Records from a collection:
※ ※ ※

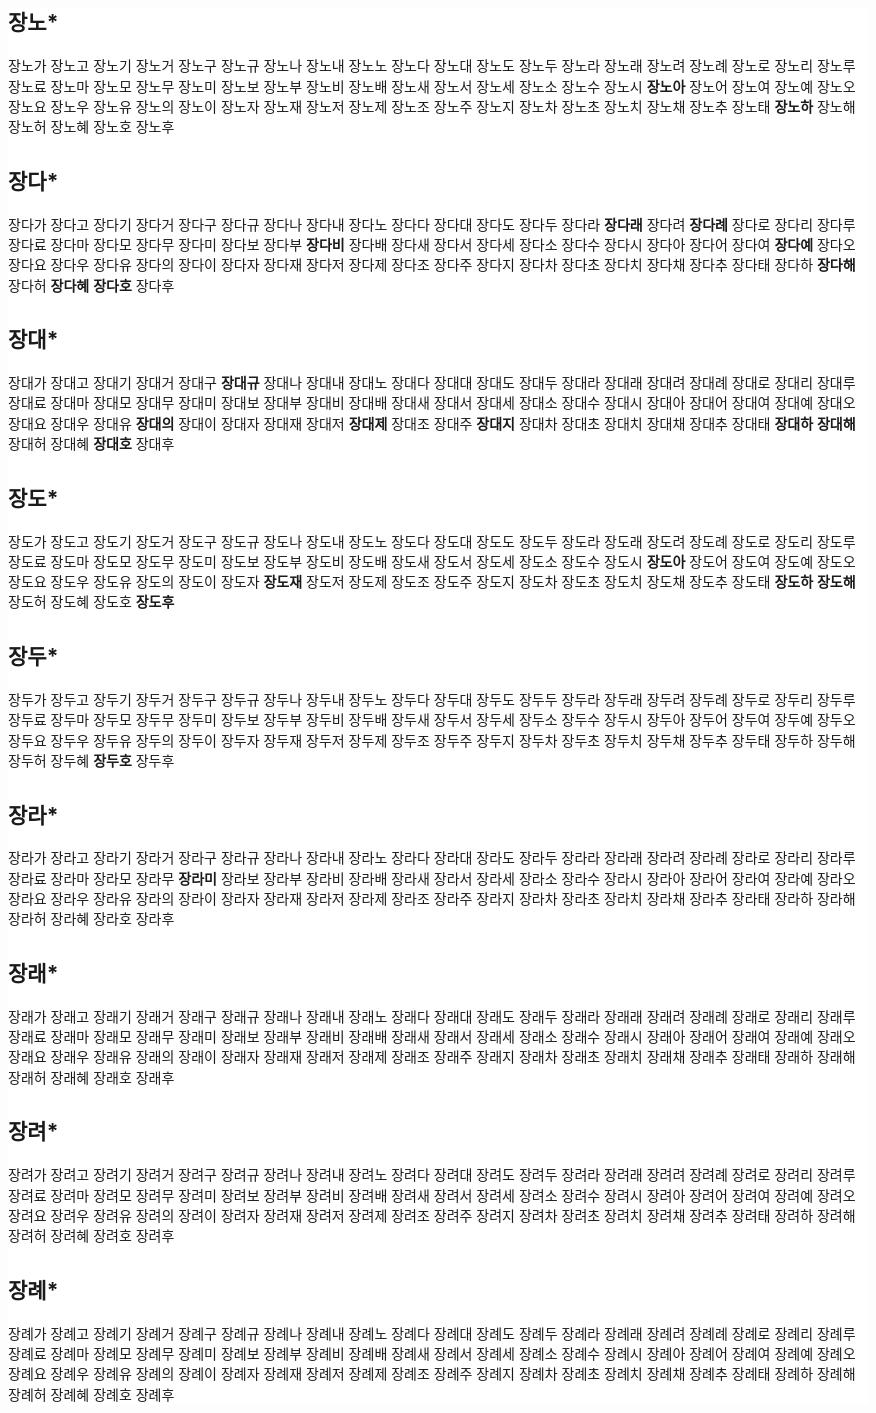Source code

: 
## 장노* 
장노가 장노고 장노기 장노거 장노구 장노규 장노나 장노내 장노노 장노다 장노대 장노도 장노두 장노라 장노래 장노려 장노례 장노로 장노리 장노루 장노료 장노마 장노모 장노무 장노미 장노보 장노부 장노비 장노배 장노새 장노서 장노세 장노소 장노수 장노시 **장노아** 장노어 장노여 장노예 장노오 장노요 장노우 장노유 장노의 장노이 장노자 장노재 장노저 장노제 장노조 장노주 장노지 장노차 장노초 장노치 장노채 장노추 장노태 **장노하** 장노해 장노허 장노혜 장노호 장노후 


## 장다* 
장다가 장다고 장다기 장다거 장다구 장다규 장다나 장다내 장다노 장다다 장다대 장다도 장다두 장다라 **장다래** 장다려 **장다례** 장다로 장다리 장다루 장다료 장다마 장다모 장다무 장다미 장다보 장다부 **장다비** 장다배 장다새 장다서 장다세 장다소 장다수 장다시 장다아 장다어 장다여 **장다예** 장다오 장다요 장다우 장다유 장다의 장다이 장다자 장다재 장다저 장다제 장다조 장다주 장다지 장다차 장다초 장다치 장다채 장다추 장다태 장다하 **장다해** 장다허 **장다혜** **장다호** 장다후 


## 장대* 
장대가 장대고 장대기 장대거 장대구 **장대규** 장대나 장대내 장대노 장대다 장대대 장대도 장대두 장대라 장대래 장대려 장대례 장대로 장대리 장대루 장대료 장대마 장대모 장대무 장대미 장대보 장대부 장대비 장대배 장대새 장대서 장대세 장대소 장대수 장대시 장대아 장대어 장대여 장대예 장대오 장대요 장대우 장대유 **장대의** 장대이 장대자 장대재 장대저 **장대제** 장대조 장대주 **장대지** 장대차 장대초 장대치 장대채 장대추 장대태 **장대하** **장대해** 장대허 장대혜 **장대호** 장대후 


## 장도* 
장도가 장도고 장도기 장도거 장도구 장도규 장도나 장도내 장도노 장도다 장도대 장도도 장도두 장도라 장도래 장도려 장도례 장도로 장도리 장도루 장도료 장도마 장도모 장도무 장도미 장도보 장도부 장도비 장도배 장도새 장도서 장도세 장도소 장도수 장도시 **장도아** 장도어 장도여 장도예 장도오 장도요 장도우 장도유 장도의 장도이 장도자 **장도재** 장도저 장도제 장도조 장도주 장도지 장도차 장도초 장도치 장도채 장도추 장도태 **장도하** **장도해** 장도허 장도혜 장도호 **장도후** 


## 장두* 
장두가 장두고 장두기 장두거 장두구 장두규 장두나 장두내 장두노 장두다 장두대 장두도 장두두 장두라 장두래 장두려 장두례 장두로 장두리 장두루 장두료 장두마 장두모 장두무 장두미 장두보 장두부 장두비 장두배 장두새 장두서 장두세 장두소 장두수 장두시 장두아 장두어 장두여 장두예 장두오 장두요 장두우 장두유 장두의 장두이 장두자 장두재 장두저 장두제 장두조 장두주 장두지 장두차 장두초 장두치 장두채 장두추 장두태 장두하 장두해 장두허 장두혜 **장두호** 장두후 


## 장라* 
장라가 장라고 장라기 장라거 장라구 장라규 장라나 장라내 장라노 장라다 장라대 장라도 장라두 장라라 장라래 장라려 장라례 장라로 장라리 장라루 장라료 장라마 장라모 장라무 **장라미** 장라보 장라부 장라비 장라배 장라새 장라서 장라세 장라소 장라수 장라시 장라아 장라어 장라여 장라예 장라오 장라요 장라우 장라유 장라의 장라이 장라자 장라재 장라저 장라제 장라조 장라주 장라지 장라차 장라초 장라치 장라채 장라추 장라태 장라하 장라해 장라허 장라혜 장라호 장라후 


## 장래* 
장래가 장래고 장래기 장래거 장래구 장래규 장래나 장래내 장래노 장래다 장래대 장래도 장래두 장래라 장래래 장래려 장래례 장래로 장래리 장래루 장래료 장래마 장래모 장래무 장래미 장래보 장래부 장래비 장래배 장래새 장래서 장래세 장래소 장래수 장래시 장래아 장래어 장래여 장래예 장래오 장래요 장래우 장래유 장래의 장래이 장래자 장래재 장래저 장래제 장래조 장래주 장래지 장래차 장래초 장래치 장래채 장래추 장래태 장래하 장래해 장래허 장래혜 장래호 장래후 


## 장려* 
장려가 장려고 장려기 장려거 장려구 장려규 장려나 장려내 장려노 장려다 장려대 장려도 장려두 장려라 장려래 장려려 장려례 장려로 장려리 장려루 장려료 장려마 장려모 장려무 장려미 장려보 장려부 장려비 장려배 장려새 장려서 장려세 장려소 장려수 장려시 장려아 장려어 장려여 장려예 장려오 장려요 장려우 장려유 장려의 장려이 장려자 장려재 장려저 장려제 장려조 장려주 장려지 장려차 장려초 장려치 장려채 장려추 장려태 장려하 장려해 장려허 장려혜 장려호 장려후 


## 장례* 
장례가 장례고 장례기 장례거 장례구 장례규 장례나 장례내 장례노 장례다 장례대 장례도 장례두 장례라 장례래 장례려 장례례 장례로 장례리 장례루 장례료 장례마 장례모 장례무 장례미 장례보 장례부 장례비 장례배 장례새 장례서 장례세 장례소 장례수 장례시 장례아 장례어 장례여 장례예 장례오 장례요 장례우 장례유 장례의 장례이 장례자 장례재 장례저 장례제 장례조 장례주 장례지 장례차 장례초 장례치 장례채 장례추 장례태 장례하 장례해 장례허 장례혜 장례호 장례후 
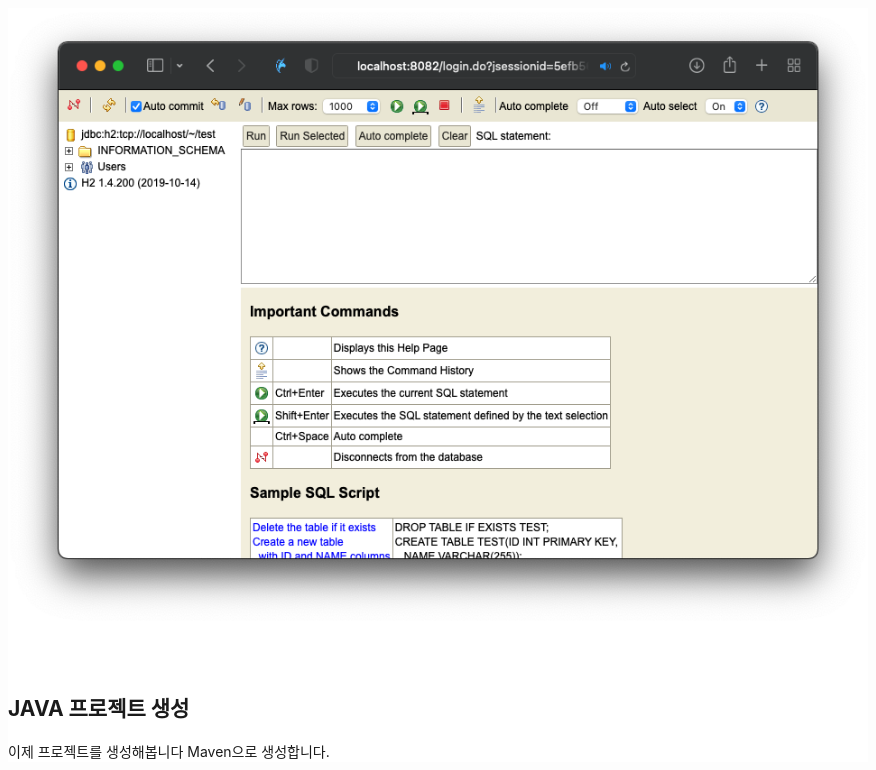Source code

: ![image-20210921164132980](https://raw.githubusercontent.com/Shane-Park/markdownBlog/master/backend/jpa/h2.assets/image-20210921164132980.png)		

​		

## JAVA 프로젝트 생성

이제 프로젝트를 생성해봅니다 Maven으로 생성합니다.
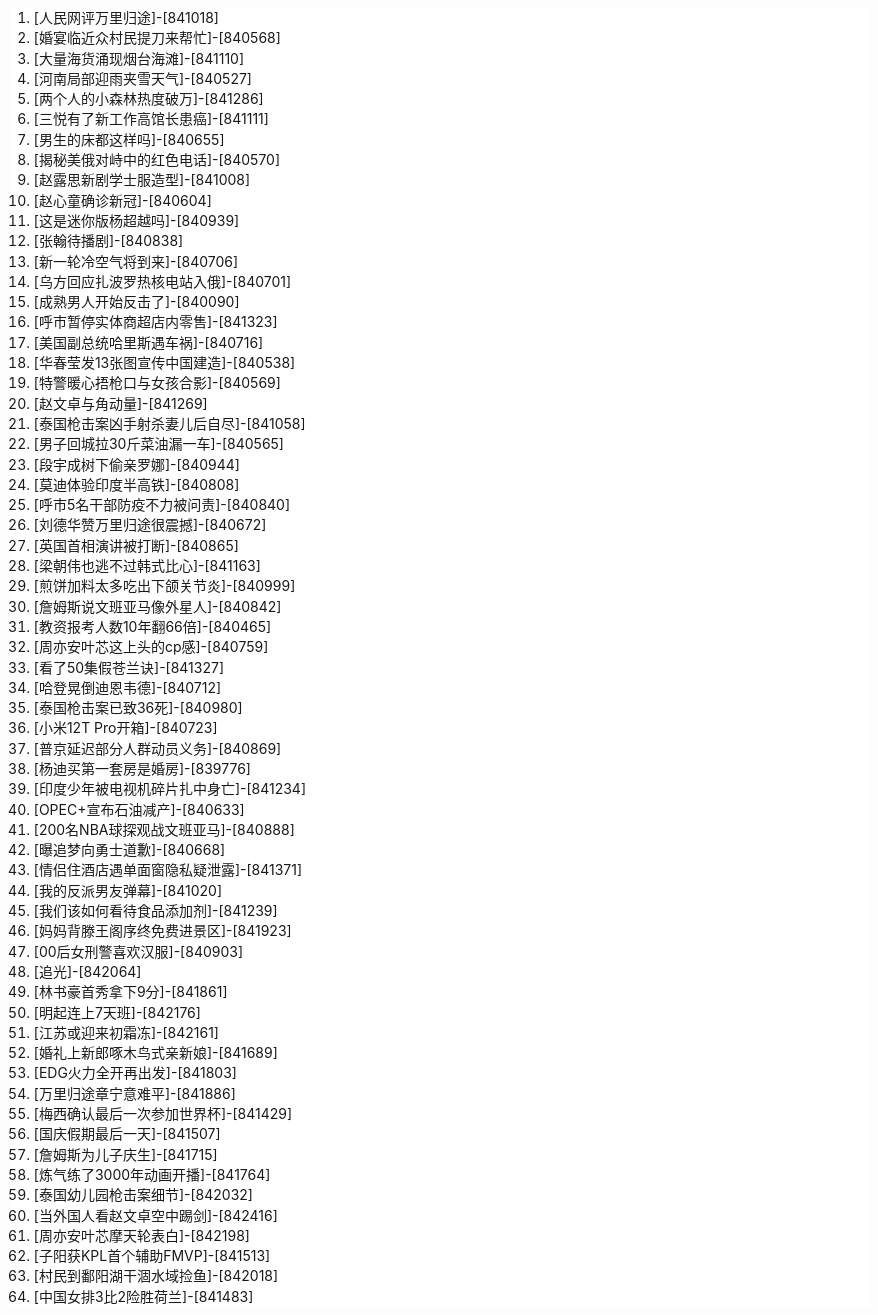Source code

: 1. [人民网评万里归途]-[841018]
1. [婚宴临近众村民提刀来帮忙]-[840568]
1. [大量海货涌现烟台海滩]-[841110]
1. [河南局部迎雨夹雪天气]-[840527]
1. [两个人的小森林热度破万]-[841286]
1. [三悦有了新工作高馆长患癌]-[841111]
1. [男生的床都这样吗]-[840655]
1. [揭秘美俄对峙中的红色电话]-[840570]
1. [赵露思新剧学士服造型]-[841008]
1. [赵心童确诊新冠]-[840604]
1. [这是迷你版杨超越吗]-[840939]
1. [张翰待播剧]-[840838]
1. [新一轮冷空气将到来]-[840706]
1. [乌方回应扎波罗热核电站入俄]-[840701]
1. [成熟男人开始反击了]-[840090]
1. [呼市暂停实体商超店内零售]-[841323]
1. [美国副总统哈里斯遇车祸]-[840716]
1. [华春莹发13张图宣传中国建造]-[840538]
1. [特警暖心捂枪口与女孩合影]-[840569]
1. [赵文卓与角动量]-[841269]
1. [泰国枪击案凶手射杀妻儿后自尽]-[841058]
1. [男子回城拉30斤菜油漏一车]-[840565]
1. [段宇成树下偷亲罗娜]-[840944]
1. [莫迪体验印度半高铁]-[840808]
1. [呼市5名干部防疫不力被问责]-[840840]
1. [刘德华赞万里归途很震撼]-[840672]
1. [英国首相演讲被打断]-[840865]
1. [梁朝伟也逃不过韩式比心]-[841163]
1. [煎饼加料太多吃出下颌关节炎]-[840999]
1. [詹姆斯说文班亚马像外星人]-[840842]
1. [教资报考人数10年翻66倍]-[840465]
1. [周亦安叶芯这上头的cp感]-[840759]
1. [看了50集假苍兰诀]-[841327]
1. [哈登晃倒迪恩韦德]-[840712]
1. [泰国枪击案已致36死]-[840980]
1. [小米12T Pro开箱]-[840723]
1. [普京延迟部分人群动员义务]-[840869]
1. [杨迪买第一套房是婚房]-[839776]
1. [印度少年被电视机碎片扎中身亡]-[841234]
1. [OPEC+宣布石油减产]-[840633]
1. [200名NBA球探观战文班亚马]-[840888]
1. [曝追梦向勇士道歉]-[840668]
1. [情侣住酒店遇单面窗隐私疑泄露]-[841371]
1. [我的反派男友弹幕]-[841020]
1. [我们该如何看待食品添加剂]-[841239]
1. [妈妈背滕王阁序终免费进景区]-[841923]
1. [00后女刑警喜欢汉服]-[840903]
1. [追光]-[842064]
1. [林书豪首秀拿下9分]-[841861]
1. [明起连上7天班]-[842176]
1. [江苏或迎来初霜冻]-[842161]
1. [婚礼上新郎啄木鸟式亲新娘]-[841689]
1. [EDG火力全开再出发]-[841803]
1. [万里归途章宁意难平]-[841886]
1. [梅西确认最后一次参加世界杯]-[841429]
1. [国庆假期最后一天]-[841507]
1. [詹姆斯为儿子庆生]-[841715]
1. [炼气练了3000年动画开播]-[841764]
1. [泰国幼儿园枪击案细节]-[842032]
1. [当外国人看赵文卓空中踢剑]-[842416]
1. [周亦安叶芯摩天轮表白]-[842198]
1. [子阳获KPL首个辅助FMVP]-[841513]
1. [村民到鄱阳湖干涸水域捡鱼]-[842018]
1. [中国女排3比2险胜荷兰]-[841483]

※ ※ ※

What you are asked to do:
Reproduce the rows from the start of the records through the line that contains "장다가 장다고 장다기", including both ends. Leave the pictures out of your answer.

Solution:
Source code

: 
## 장노* 
장노가 장노고 장노기 장노거 장노구 장노규 장노나 장노내 장노노 장노다 장노대 장노도 장노두 장노라 장노래 장노려 장노례 장노로 장노리 장노루 장노료 장노마 장노모 장노무 장노미 장노보 장노부 장노비 장노배 장노새 장노서 장노세 장노소 장노수 장노시 **장노아** 장노어 장노여 장노예 장노오 장노요 장노우 장노유 장노의 장노이 장노자 장노재 장노저 장노제 장노조 장노주 장노지 장노차 장노초 장노치 장노채 장노추 장노태 **장노하** 장노해 장노허 장노혜 장노호 장노후 


## 장다* 
장다가 장다고 장다기 장다거 장다구 장다규 장다나 장다내 장다노 장다다 장다대 장다도 장다두 장다라 **장다래** 장다려 **장다례** 장다로 장다리 장다루 장다료 장다마 장다모 장다무 장다미 장다보 장다부 **장다비** 장다배 장다새 장다서 장다세 장다소 장다수 장다시 장다아 장다어 장다여 **장다예** 장다오 장다요 장다우 장다유 장다의 장다이 장다자 장다재 장다저 장다제 장다조 장다주 장다지 장다차 장다초 장다치 장다채 장다추 장다태 장다하 **장다해** 장다허 **장다혜** **장다호** 장다후 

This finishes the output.